Anyway, discussions of the American influence on British popular culture were common in the 1920s, particularly with reference to the new medium of film.
Opinions were divided.
CAVE-MEN BEFORE DUDES
Why an M.P. Prefers American Films
'Give us the strong He-man of the American films instead of the dude who spends his time at the races and hunting and in dance halls' was the plea of Colonel Wedgwood at yesterday's sitting of the Standing Committee of the House of Commons which is considering the Cinematograph Bill.
The He-man films, he argued, showed the man who made his way through struggles, and this was largely [a] good example.
'Let us,' he said, 'get away from the idea that the American films are immoral--dull, perhaps sentimental and sloppy sob stuff you do get, but immorality never. You must not judge the film by the scantiness of the heroine's clothing on the poster outside.'
The member for Newcastle-under-Lyme was critical of French films, and declared amid laughter that often he had to walk out himself....

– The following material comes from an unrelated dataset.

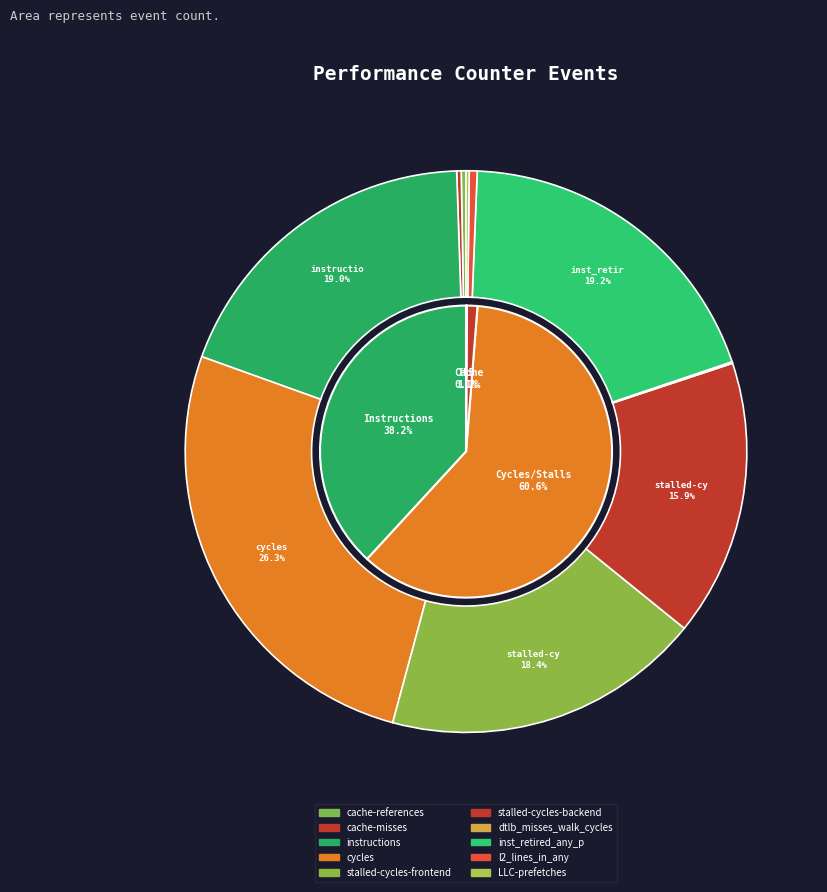

To the nearest percent, what is the average slice percentage?

10%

Daily Herald, 13 April 1927, p. 5
Colonel Wedgwood's comments reminded me of another article I had run across that was published the previous year in the Times, which took a far harsher view of American films, particularly their negative impact, in the author's view, on the English language:
Their films have displayed to us a corybantic procession of cowboys buckjumping or dashing over the prairie, sinister 'dagoes' with six-shooters sticking out of their hip-pockets, police 'captains' administering the 'third degree' to cowering 'yeggs,' 'elevators' elevating 'bell-boys' to the xth floor of 'sky-scrapers,' 'vamps' on the way in 'automobiles' to 'beauty parlours' or to 'the Van Schuyler home' 'on' Riverside Drive....Philistine that I am, this was my first encounter with the word 'corybantic'.
‘American Films’, Times, 10 February 1926, p. 12.
I now try to fit it into conversations whenever possible, though the opportunities are rather few and far between.